Brokers could face legal action if insurer fails
Unrated insurers often offer brokers cheap premiums for their hard-pressed clients. But using unrated firms could be in breach of a broker’s duty of care.
UK brokers may be unwittingly exposing themselves to potentially costly lawsuits by placing business with insurers without financial ratings, according to GR’s sister title Insurance Times.
Although UK broker trade body Biba does not state a formal position on whether brokers should use unrated insurers, brokers are being influenced by the last legal advice the trade body took.
One broker, Kerry London, decided to stop placing retail business with unrated insurers, in part because of the advice.
Biba last spoke on the subject in 2011. The then Biba head of compliance and training Steve White told Insurance Times Biba had sought legal advice.
White, now Biba chief executive, said in 2011: “We took legal opinions a few years ago about how a broker gets on if he is dealing with an unrated insurer and the legal opinion was that using an unrated insurer and the intermediary’s duty of care in law are not compatible bedfellows.
“We don’t have a position, but the legal position is quite clear. You have a duty to your customer and you have to ask yourself, if the insurer has not got a rating, how am I exercising my duty of care? The legal thinking is that you are not.”
One way a broker could end up being sued by a client is if the unrated insurer collapses and there is no cover for a claim.
Kerry London managing director Nick Pay says the board voted unanimously six weeks ago to no longer use unrated carriers.
“My own view came from sitting in a Biba meeting [where the legal opinion was discussed],” Pay says. “You could leave yourselves open to being sued if you place business with an unrated carrier that later fails.”
While Biba has not taken a definitive stance against unrated insurers, UK lawyer regulator the Solicitors’ Regulation Authority (SRA) is taking the first steps towards restricting their use. After the collapse of unrated Lemma and the demise of Balva, the SRA investigated the differences in the protection offered to clients by rated and unrated professional indemnity (PI) insurers.
‘A significant risk’
The investigation found ‘inconsistencies’ in the protection offered by rated and unrated insurers and this led the SRA to conclude that “unrated insurers may pose a significant risk to client protections and to legal services and legal services regulation”.

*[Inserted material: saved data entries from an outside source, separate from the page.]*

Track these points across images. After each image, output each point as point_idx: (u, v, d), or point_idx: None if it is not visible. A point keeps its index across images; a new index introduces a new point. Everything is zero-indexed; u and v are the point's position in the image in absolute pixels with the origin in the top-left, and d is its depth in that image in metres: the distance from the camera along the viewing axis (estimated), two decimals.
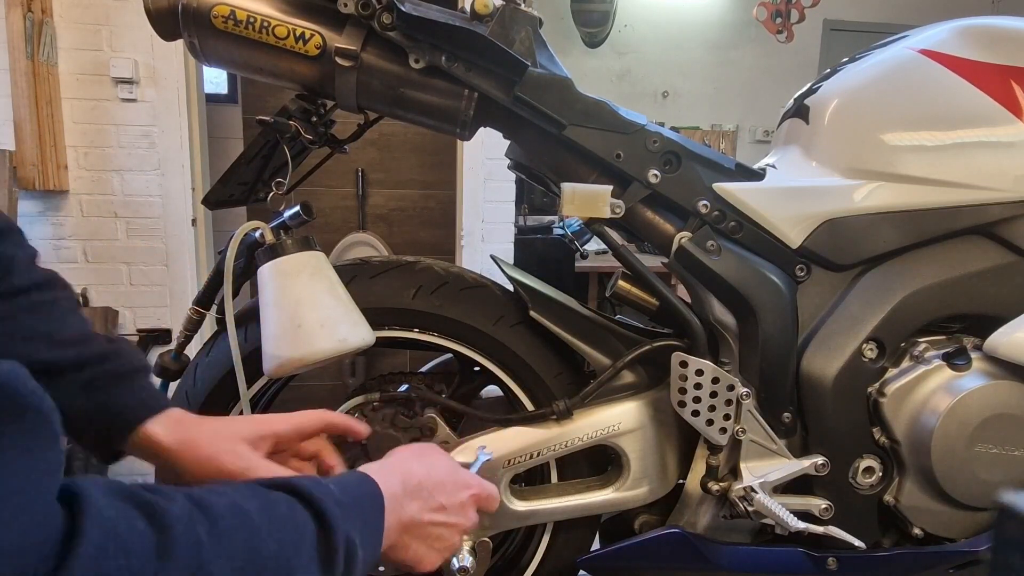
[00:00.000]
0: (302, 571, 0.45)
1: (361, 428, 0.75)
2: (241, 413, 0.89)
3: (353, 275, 0.92)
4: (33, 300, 0.63)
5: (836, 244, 0.93)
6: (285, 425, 0.70)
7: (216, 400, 0.92)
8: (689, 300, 0.96)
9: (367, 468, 0.60)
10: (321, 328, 0.79)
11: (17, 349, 0.61)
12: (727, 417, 0.91)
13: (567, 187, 0.86)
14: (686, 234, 0.91)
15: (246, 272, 0.87)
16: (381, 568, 0.89)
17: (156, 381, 0.80)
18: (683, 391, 0.90)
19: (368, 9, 0.79)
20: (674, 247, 0.91)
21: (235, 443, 0.67)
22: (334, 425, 0.74)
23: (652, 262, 1.07)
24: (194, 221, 2.52)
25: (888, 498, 0.96)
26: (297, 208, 0.88)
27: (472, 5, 0.83)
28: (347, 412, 0.88)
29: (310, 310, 0.80)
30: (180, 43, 0.80)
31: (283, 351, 0.80)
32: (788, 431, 0.95)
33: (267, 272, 0.82)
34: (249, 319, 0.89)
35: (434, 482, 0.63)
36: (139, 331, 2.50)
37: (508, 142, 1.00)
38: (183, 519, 0.39)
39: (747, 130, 4.86)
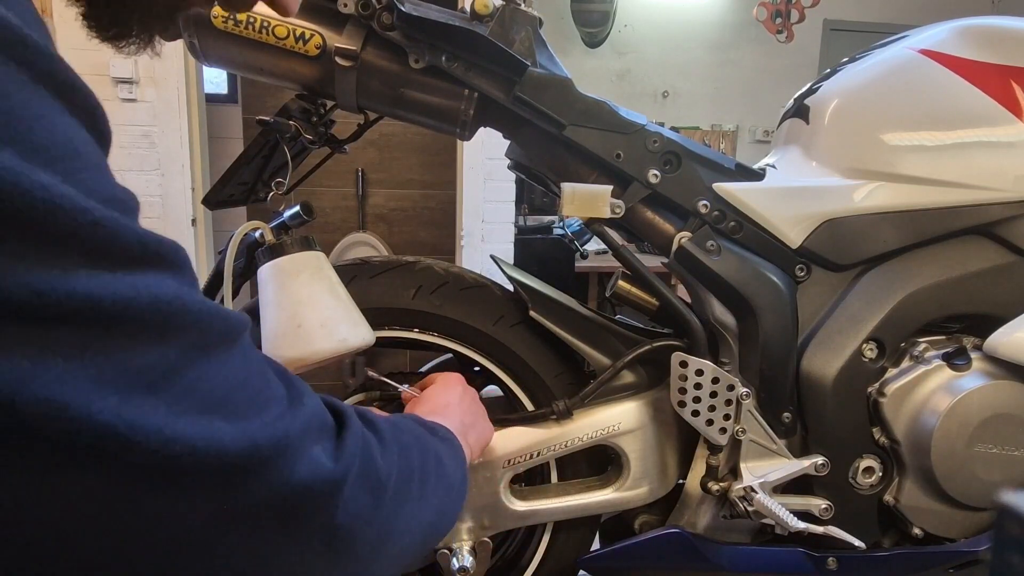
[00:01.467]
0: (451, 464, 0.61)
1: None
2: None
3: (353, 275, 0.92)
4: None
5: (836, 244, 0.93)
6: None
7: None
8: (689, 300, 0.96)
9: (414, 405, 0.77)
10: (321, 328, 0.80)
11: None
12: (727, 417, 0.91)
13: (567, 187, 0.86)
14: (686, 234, 0.91)
15: (246, 272, 0.87)
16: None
17: None
18: (683, 391, 0.90)
19: (368, 9, 0.79)
20: (674, 247, 0.91)
21: None
22: None
23: (652, 262, 1.07)
24: (194, 221, 2.52)
25: (888, 498, 0.96)
26: (297, 208, 0.88)
27: (472, 5, 0.83)
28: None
29: (310, 310, 0.80)
30: (180, 43, 0.80)
31: (283, 351, 0.80)
32: (788, 431, 0.95)
33: (267, 272, 0.82)
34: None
35: (450, 400, 0.79)
36: None
37: (508, 142, 1.00)
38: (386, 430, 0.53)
39: (747, 130, 4.86)
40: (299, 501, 0.39)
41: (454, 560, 0.93)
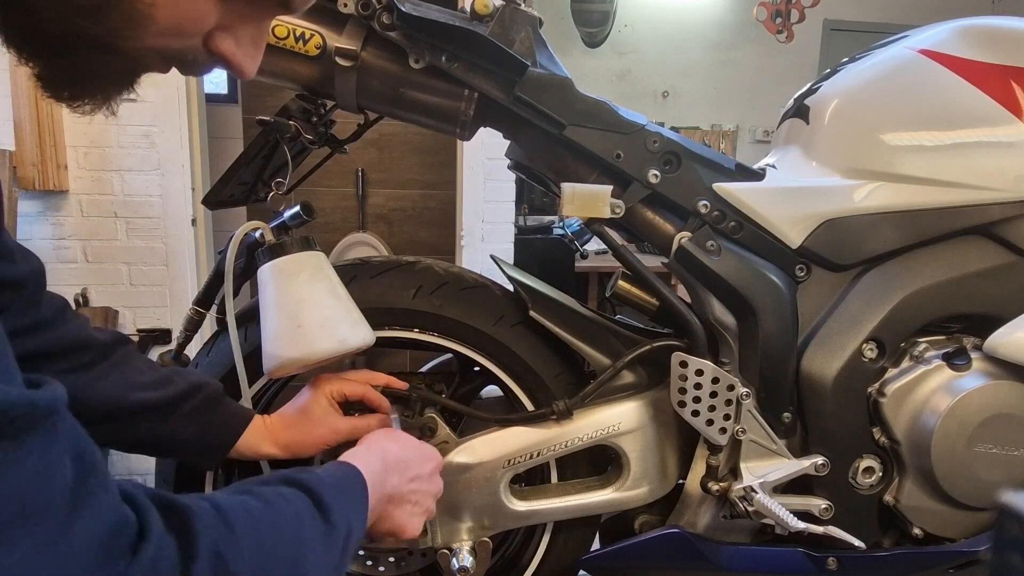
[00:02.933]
0: (308, 547, 0.50)
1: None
2: None
3: (353, 275, 0.92)
4: (117, 357, 0.75)
5: (836, 244, 0.93)
6: (350, 387, 0.87)
7: None
8: (689, 300, 0.96)
9: (348, 455, 0.67)
10: (321, 328, 0.79)
11: (119, 399, 0.73)
12: (727, 417, 0.91)
13: (567, 187, 0.86)
14: (686, 234, 0.91)
15: (246, 272, 0.87)
16: (371, 543, 0.95)
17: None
18: (683, 391, 0.90)
19: (368, 9, 0.79)
20: (674, 247, 0.91)
21: (325, 424, 0.84)
22: (375, 379, 0.91)
23: (652, 262, 1.07)
24: (194, 221, 2.52)
25: (888, 498, 0.96)
26: (297, 208, 0.88)
27: (472, 5, 0.83)
28: (348, 413, 0.89)
29: (310, 310, 0.80)
30: None
31: (283, 351, 0.80)
32: (788, 431, 0.95)
33: (267, 272, 0.82)
34: (249, 319, 0.89)
35: (407, 456, 0.73)
36: (139, 331, 2.50)
37: (508, 142, 1.00)
38: (208, 521, 0.44)
39: (747, 130, 4.86)
40: None
41: (454, 560, 0.93)
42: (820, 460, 0.93)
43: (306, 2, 0.50)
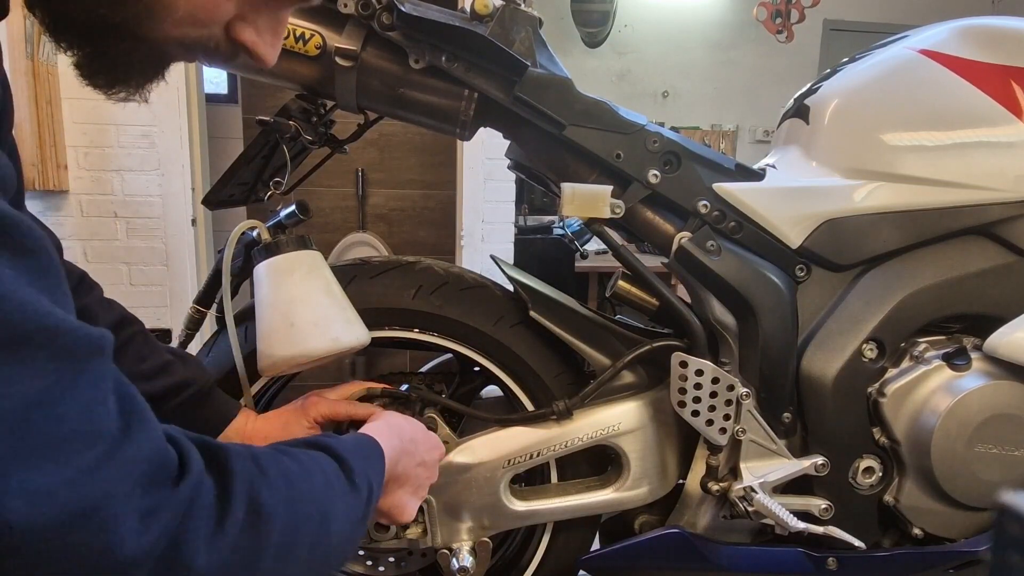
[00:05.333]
0: (334, 505, 0.53)
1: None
2: None
3: (353, 275, 0.92)
4: (116, 344, 0.72)
5: (836, 244, 0.93)
6: (335, 409, 0.85)
7: None
8: (689, 300, 0.96)
9: (368, 428, 0.70)
10: (315, 327, 0.79)
11: None
12: (727, 417, 0.91)
13: (567, 187, 0.86)
14: (686, 234, 0.91)
15: (244, 271, 0.87)
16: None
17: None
18: (683, 391, 0.90)
19: (368, 9, 0.79)
20: (674, 247, 0.91)
21: (307, 428, 0.82)
22: (353, 390, 0.89)
23: (652, 262, 1.07)
24: (194, 221, 2.52)
25: (888, 498, 0.96)
26: (293, 207, 0.88)
27: (472, 5, 0.83)
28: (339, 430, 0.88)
29: (304, 309, 0.80)
30: None
31: (276, 350, 0.80)
32: (788, 431, 0.95)
33: (262, 271, 0.82)
34: (249, 318, 0.89)
35: (418, 440, 0.75)
36: None
37: (508, 142, 1.00)
38: (246, 465, 0.46)
39: (747, 130, 4.86)
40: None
41: (454, 560, 0.93)
42: (820, 460, 0.93)
43: None
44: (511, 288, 0.96)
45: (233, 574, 0.43)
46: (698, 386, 0.89)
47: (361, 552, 1.00)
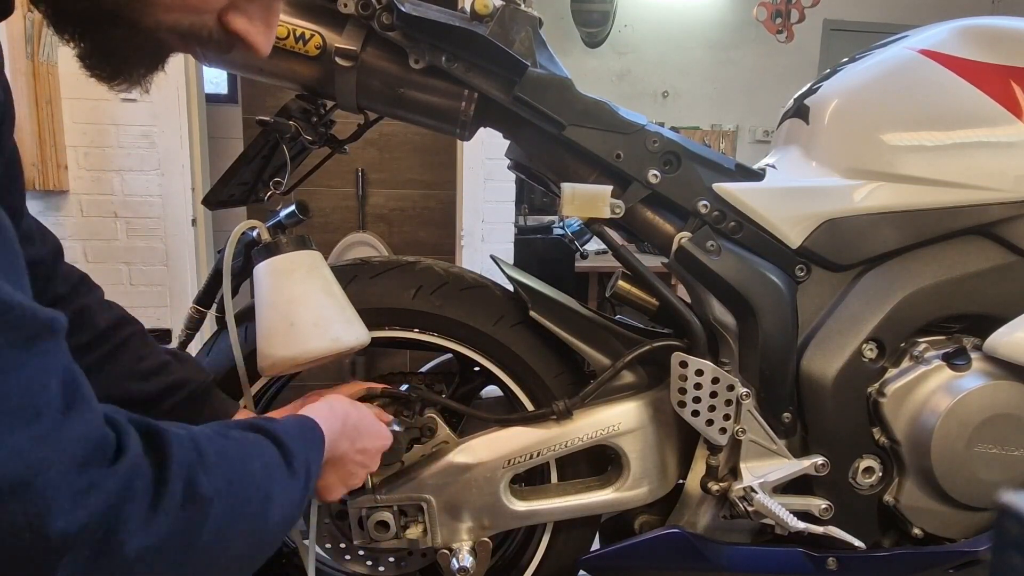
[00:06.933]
0: (273, 487, 0.53)
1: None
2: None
3: (353, 275, 0.92)
4: (114, 343, 0.75)
5: (836, 244, 0.93)
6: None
7: None
8: (689, 300, 0.96)
9: (310, 410, 0.70)
10: (314, 327, 0.79)
11: (109, 390, 0.73)
12: (727, 417, 0.91)
13: (567, 187, 0.86)
14: (686, 234, 0.91)
15: (244, 271, 0.87)
16: None
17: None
18: (683, 391, 0.90)
19: (368, 9, 0.79)
20: (674, 247, 0.91)
21: None
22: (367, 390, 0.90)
23: (652, 262, 1.07)
24: (194, 221, 2.52)
25: (888, 498, 0.96)
26: (292, 207, 0.88)
27: (472, 5, 0.83)
28: None
29: (304, 309, 0.80)
30: None
31: (275, 350, 0.80)
32: (788, 431, 0.95)
33: (262, 271, 0.82)
34: (249, 318, 0.89)
35: (362, 427, 0.75)
36: None
37: (508, 142, 1.00)
38: (184, 446, 0.47)
39: (747, 130, 4.86)
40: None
41: (454, 560, 0.93)
42: (820, 460, 0.93)
43: None
44: (511, 288, 0.96)
45: (168, 557, 0.43)
46: (698, 386, 0.89)
47: (361, 552, 1.00)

As a result, the SRA is consulting on requiring approved solicitors’ PI providers to have a financial strength rating of at least B from a recognised agency.
In the past five years, 15 of a total of 37 insurers have left the solicitors’ PI market. Of these, four were unrated. The same period saw two regulatory interventions and two insolvencies, all related to unrated insurers.
One thing that failed unrated insurers have had in common is that they were not initially authorised by the UK regulator, but took advantage of EU rules on the free movement of capital. This has let insurers with lower solvency than would be allowed in the UK to set up shop here.
“Passported, non-UK regulated overseas insurers have the potential to damage the UK insurance market,” Biba said in evidence to a government consultation on the power balance between the EU and UK.
“A number of them may not always be well capitalised as they operate from a home state where insurer’s solvency is not as actively supervised as in the UK. They may also not offer adequate policyholder protection in the event of their failure.
“Unfair competition damages the UK market. When passported insurers enter the UK market, it has ended with uninsured customers and reputational issues for the industry. Biba does not wish to see competition in the interests of consumers being damaged, but this type of competition does not work in the interests of customers.”
Despite the mounting opposition against the use of unrated insurers, it is difficult to stop them passporting into the UK. RWA Group chairman Robin Wood says: “If an insurer is authorised to transact business by the PRA, it’s very difficult to dictate that an insurance broker can’t use them.
“An unrated insurer isn’t an unauthorised insurer, so on the face of it, insurance brokers can use them. But are they breaching their duty of care if they do not keep the client informed of any additional risk?”
Seventeen Group managing director and Insurance Brokers’ Standards Council chairman Paul Anscombe says that while a broker sometimes has no option but to place business with an unrated insurer, he is concerned this is not always the case.
“[Brokers often use unrated insurers] because the mainstream market cannot respond to the sector or risk involved,” he says. “On other occasions, a broker has traded with an unrated but quality insurer for years without issue and both he and the client are very happy to continue trading with that carrier.
“There are, unfortunately, too many occasions where low-rated and unrated insurers are used merely for price advantage. If an unrated insurer is substantially below the market price then the broker should have concerns about the sustainability of cover and price.”
While this uncertainty remains, brokers will want a clear understanding of their legal and regulatory obligations when it comes to unrated carriers.